With all due respect Jim, Tehran is a long way from developing a bomb and their military posture is and has always been defensive.
If Tehran were to come up with a bomb it would be of ancient technology. The Americans also have them surrounded with the highest tech anti missile systems in the world.
If an Iranian bomb was so scary why isn’t Vlad shaking in his boots?
And Iran and the US while talking mean about each other for their streets, do business very well when it is seen to be in both of their vested interests to do so. The deal that got Maliki removed was the latest.
Historically when “W” removed Saddam he also removed Iran’s greatest enemy who killed 3/4 of a million of its people. And when Washington replaced him with Maliki that was a back door deal made with Tehran.
As the Institute for the Study of War said ‘Iran participated in the formation of the post-Taliban government in the Bonn Conference in December 2001 and contributed to reconstruction efforts, with the aim of establishing friendly ties with Kabul.”
That does not mean that Iran wants US hegemony in the region, just that they have long been business partners there. And based on geography no matter how the talks go, this is going to continue.

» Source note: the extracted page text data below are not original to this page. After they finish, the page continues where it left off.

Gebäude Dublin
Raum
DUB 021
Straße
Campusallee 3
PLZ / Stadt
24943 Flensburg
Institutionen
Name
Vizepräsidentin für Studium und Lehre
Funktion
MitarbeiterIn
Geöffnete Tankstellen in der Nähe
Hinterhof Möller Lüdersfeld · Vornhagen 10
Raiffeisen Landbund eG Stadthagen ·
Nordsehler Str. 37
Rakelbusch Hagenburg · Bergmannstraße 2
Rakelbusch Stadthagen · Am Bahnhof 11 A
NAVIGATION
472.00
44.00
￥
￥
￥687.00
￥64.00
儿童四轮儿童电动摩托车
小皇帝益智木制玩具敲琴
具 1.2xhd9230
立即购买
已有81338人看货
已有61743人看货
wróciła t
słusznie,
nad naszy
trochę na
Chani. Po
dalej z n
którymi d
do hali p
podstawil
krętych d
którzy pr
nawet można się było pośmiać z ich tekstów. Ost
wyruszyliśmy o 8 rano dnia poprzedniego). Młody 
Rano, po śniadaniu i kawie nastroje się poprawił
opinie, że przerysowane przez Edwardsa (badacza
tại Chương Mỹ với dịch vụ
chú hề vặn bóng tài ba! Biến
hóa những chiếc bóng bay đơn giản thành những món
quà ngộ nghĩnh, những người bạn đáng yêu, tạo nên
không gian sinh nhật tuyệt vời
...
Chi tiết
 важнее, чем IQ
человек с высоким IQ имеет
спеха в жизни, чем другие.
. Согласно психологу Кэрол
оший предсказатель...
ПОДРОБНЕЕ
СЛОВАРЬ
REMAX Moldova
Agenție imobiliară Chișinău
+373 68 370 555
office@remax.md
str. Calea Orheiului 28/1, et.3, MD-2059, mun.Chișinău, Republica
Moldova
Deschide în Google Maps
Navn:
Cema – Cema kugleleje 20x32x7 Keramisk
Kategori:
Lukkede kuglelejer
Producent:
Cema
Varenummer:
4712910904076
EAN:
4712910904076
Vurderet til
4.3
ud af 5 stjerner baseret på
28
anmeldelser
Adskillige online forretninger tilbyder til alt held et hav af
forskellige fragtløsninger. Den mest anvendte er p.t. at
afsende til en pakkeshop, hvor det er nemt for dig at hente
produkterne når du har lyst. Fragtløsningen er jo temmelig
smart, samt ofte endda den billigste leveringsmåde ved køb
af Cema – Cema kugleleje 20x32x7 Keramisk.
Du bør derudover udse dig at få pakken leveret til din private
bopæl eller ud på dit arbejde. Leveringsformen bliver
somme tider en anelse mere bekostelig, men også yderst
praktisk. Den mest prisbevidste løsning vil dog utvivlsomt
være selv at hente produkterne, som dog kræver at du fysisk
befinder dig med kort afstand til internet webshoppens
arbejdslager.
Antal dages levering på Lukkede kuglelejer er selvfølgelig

The USA has not yet digested the humiliation of been kicked out of Iran, it has also not digested the other blow to its ego with 9/11.
The present two enemies on which USA is seeking revenge are Iran and the Islamists. During the bloody Iran-Iraq war, it has supported ‘secular’ Saddam Hossein with the consequences that we know. Later it applied heavy sanctions on Iran to weaken it and humiliate it to submission. All has failed.
With the Islamists, it has made a huge and costly war in Afghanistan against the Taliban and in Iraq against the Islamists, to see them popping up again and stronger in Iraq and Syria. Another failure.
USA thriving for revenge to satisfy its humiliated ego is blurring its vision and it is messing up its foreign policy.